You are viewing a plain text version of this content. The canonical link for it is here.

Posted to user@spark.apache.org by Adrian Mocanu <am...@verticalscope.com> on 2014/02/19 21:45:03 UTC

Q: Discretized Streams: Fault-Tolerant Streaming Computation paper

I have a question on the following paper
"Discretized Streams: Fault-Tolerant Streaming Computation at Scale"
written by
Matei Zaharia, Tathagata Das, Haoyuan Li, Timothy Hunter, Scott Shenker, Ion Stoica
and available at
http://www.cs.berkeley.edu/~matei/papers/2013/sosp_spark_streaming.pdf

Specifically I'm interested in Section 3.2 on page 5 called "Timing Considerations".
This section talks about external timestamp. For me I'm looking to use method 2 and correct for late records at the
application level.
The paper says "[application] could output a new count for time interval [t, t+1) at time t+5, based on the records for this interval received between t and t+5. This computation can be performed with an efficient incremental reduce operation that adds the old counts computed at t+1 to the counts of new records since then, avoiding wasted work."

Q1:
If my data comes 24 hours late on the same DStream (ie: t=t0+24hr) and I'm recording per minute aggregates, wouldn't the RDD with data which came 24 hours ago be already deleted from disk by Spark? (I'd hope so otherwise it runs out of space)

Q2:
The paper talks about "incremental reduce". I'd like to know what it is. I do use reduce so I could get an aggregate of counts. What is this incremental reduce?

ROWS:
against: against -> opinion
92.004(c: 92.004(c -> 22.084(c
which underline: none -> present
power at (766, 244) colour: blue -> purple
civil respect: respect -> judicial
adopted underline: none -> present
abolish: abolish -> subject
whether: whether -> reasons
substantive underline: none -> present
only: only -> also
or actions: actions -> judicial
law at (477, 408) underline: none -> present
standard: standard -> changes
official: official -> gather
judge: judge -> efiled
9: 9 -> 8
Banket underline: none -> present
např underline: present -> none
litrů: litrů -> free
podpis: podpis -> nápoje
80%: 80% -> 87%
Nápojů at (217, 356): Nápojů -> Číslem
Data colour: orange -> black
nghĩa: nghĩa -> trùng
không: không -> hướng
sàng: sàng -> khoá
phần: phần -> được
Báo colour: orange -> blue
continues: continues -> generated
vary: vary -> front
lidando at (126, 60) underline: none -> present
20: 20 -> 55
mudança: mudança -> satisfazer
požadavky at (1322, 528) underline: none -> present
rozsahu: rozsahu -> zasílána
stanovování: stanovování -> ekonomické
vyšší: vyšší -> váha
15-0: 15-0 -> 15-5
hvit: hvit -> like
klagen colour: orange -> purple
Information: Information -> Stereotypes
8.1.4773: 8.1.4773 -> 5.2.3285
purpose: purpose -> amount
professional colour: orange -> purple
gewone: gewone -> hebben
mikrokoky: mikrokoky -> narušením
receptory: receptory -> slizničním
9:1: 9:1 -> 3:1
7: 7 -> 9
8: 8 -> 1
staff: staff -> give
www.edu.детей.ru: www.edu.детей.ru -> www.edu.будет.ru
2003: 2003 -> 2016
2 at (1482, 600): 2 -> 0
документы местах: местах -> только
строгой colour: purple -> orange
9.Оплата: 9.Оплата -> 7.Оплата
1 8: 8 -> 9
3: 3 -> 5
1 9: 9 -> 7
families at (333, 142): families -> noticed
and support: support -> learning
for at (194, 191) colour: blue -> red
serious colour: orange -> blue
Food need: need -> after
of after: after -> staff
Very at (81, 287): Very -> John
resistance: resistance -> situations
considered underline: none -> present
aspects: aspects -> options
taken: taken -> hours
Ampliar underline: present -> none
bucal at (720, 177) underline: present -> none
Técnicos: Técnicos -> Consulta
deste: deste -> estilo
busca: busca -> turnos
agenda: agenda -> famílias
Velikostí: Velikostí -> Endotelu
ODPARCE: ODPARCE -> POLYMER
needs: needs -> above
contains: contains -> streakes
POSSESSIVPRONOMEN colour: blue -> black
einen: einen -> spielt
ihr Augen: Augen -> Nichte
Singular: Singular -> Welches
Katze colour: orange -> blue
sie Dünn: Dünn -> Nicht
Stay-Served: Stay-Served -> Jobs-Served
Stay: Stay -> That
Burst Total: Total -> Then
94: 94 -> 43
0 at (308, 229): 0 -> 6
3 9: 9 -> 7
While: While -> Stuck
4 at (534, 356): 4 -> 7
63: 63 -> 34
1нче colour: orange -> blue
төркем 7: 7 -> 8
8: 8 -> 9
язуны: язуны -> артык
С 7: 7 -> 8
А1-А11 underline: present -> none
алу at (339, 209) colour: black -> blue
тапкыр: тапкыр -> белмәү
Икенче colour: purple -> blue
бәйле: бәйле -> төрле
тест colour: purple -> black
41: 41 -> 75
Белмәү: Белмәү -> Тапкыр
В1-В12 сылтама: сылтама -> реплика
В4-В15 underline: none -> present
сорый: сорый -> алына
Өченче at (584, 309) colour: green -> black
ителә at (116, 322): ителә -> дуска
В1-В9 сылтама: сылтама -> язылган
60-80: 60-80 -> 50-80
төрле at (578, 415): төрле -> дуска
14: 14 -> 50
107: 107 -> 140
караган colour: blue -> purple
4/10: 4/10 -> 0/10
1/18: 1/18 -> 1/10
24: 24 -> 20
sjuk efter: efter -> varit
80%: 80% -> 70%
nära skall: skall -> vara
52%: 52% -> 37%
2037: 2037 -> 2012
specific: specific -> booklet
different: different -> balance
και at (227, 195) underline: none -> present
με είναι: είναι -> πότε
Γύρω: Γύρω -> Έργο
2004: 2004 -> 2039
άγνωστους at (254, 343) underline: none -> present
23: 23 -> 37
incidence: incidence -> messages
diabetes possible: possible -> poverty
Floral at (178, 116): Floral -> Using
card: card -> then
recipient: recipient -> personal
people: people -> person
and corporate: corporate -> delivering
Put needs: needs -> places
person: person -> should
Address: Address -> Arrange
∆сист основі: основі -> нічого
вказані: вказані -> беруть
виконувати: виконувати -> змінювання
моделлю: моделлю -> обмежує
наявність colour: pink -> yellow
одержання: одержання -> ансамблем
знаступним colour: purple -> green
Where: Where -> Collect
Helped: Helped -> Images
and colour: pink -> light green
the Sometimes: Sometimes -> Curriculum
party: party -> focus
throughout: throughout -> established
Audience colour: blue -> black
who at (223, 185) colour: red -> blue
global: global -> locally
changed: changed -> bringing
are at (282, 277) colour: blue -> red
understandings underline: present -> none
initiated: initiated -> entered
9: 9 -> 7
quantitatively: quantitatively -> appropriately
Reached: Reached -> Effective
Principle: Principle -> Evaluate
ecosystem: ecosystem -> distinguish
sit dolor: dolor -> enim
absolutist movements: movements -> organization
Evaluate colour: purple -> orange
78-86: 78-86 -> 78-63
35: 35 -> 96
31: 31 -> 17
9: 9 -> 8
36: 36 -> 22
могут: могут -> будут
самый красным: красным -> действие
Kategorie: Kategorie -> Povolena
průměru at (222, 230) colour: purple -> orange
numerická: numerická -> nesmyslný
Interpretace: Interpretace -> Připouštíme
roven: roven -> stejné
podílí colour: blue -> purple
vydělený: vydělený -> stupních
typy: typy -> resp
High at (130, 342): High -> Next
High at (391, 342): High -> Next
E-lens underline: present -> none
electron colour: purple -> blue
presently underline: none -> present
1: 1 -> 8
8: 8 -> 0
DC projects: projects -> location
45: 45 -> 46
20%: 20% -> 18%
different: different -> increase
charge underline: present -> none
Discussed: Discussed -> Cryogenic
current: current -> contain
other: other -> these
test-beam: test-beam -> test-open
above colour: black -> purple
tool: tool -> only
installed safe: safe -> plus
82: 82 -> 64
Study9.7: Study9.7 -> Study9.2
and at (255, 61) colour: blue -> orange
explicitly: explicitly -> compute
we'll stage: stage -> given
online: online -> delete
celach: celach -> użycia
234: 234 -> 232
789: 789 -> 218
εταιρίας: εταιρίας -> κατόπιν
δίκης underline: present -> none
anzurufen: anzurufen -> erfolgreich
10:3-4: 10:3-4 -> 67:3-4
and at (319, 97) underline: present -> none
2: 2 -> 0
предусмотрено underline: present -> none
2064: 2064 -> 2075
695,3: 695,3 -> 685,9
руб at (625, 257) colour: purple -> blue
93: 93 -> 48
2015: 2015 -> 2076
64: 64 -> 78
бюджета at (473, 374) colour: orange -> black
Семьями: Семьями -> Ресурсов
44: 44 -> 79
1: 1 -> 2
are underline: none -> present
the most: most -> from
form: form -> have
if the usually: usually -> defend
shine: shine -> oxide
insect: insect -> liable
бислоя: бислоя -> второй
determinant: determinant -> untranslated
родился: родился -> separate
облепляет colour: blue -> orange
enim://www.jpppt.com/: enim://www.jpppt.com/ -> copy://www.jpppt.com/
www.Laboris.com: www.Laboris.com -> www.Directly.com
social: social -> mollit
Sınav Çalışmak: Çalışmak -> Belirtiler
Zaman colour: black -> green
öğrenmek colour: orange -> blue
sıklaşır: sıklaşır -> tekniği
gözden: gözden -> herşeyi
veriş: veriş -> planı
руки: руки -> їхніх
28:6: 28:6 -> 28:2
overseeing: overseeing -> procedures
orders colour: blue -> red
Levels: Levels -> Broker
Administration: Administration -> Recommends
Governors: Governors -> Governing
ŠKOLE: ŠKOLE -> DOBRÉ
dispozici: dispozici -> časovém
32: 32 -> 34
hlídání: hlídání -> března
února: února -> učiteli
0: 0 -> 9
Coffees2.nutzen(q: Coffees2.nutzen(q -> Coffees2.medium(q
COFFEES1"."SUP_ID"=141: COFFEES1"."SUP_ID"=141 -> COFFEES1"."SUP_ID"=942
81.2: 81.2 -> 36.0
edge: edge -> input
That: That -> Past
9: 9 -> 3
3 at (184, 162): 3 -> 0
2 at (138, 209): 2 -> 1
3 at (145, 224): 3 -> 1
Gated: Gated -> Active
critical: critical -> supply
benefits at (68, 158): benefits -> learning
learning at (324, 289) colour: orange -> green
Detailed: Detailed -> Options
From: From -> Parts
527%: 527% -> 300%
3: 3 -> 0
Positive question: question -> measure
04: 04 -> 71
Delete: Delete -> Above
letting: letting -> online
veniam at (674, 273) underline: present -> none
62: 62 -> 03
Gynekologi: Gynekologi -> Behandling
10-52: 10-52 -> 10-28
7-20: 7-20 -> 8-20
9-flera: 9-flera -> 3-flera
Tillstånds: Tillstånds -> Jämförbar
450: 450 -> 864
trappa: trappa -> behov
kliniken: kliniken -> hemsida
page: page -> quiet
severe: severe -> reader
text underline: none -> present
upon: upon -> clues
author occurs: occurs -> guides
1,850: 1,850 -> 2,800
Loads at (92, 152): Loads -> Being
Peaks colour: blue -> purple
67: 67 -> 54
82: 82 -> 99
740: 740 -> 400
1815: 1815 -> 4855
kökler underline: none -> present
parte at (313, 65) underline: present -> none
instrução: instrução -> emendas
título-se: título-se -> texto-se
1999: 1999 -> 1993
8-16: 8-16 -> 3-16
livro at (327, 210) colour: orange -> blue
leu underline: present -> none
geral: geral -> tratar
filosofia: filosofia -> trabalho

SHORT PROBLEM:
Answer these about the Spark Streaming post:
1. Which section and page of the paper is the poster interested in?
2. Which method does the poster plan to use for late records?
3. In the first question, how late might the data arrive, and at what interval are the aggregates recorded?
You won't need the material above.

ANSWER TO THIS PROBLEM:
1. Section 3.2, "Timing Considerations," on page 5.
2. Method 2: correcting for late records at the application level.
3. The data might arrive 24 hours late, and the aggregates are recorded per minute.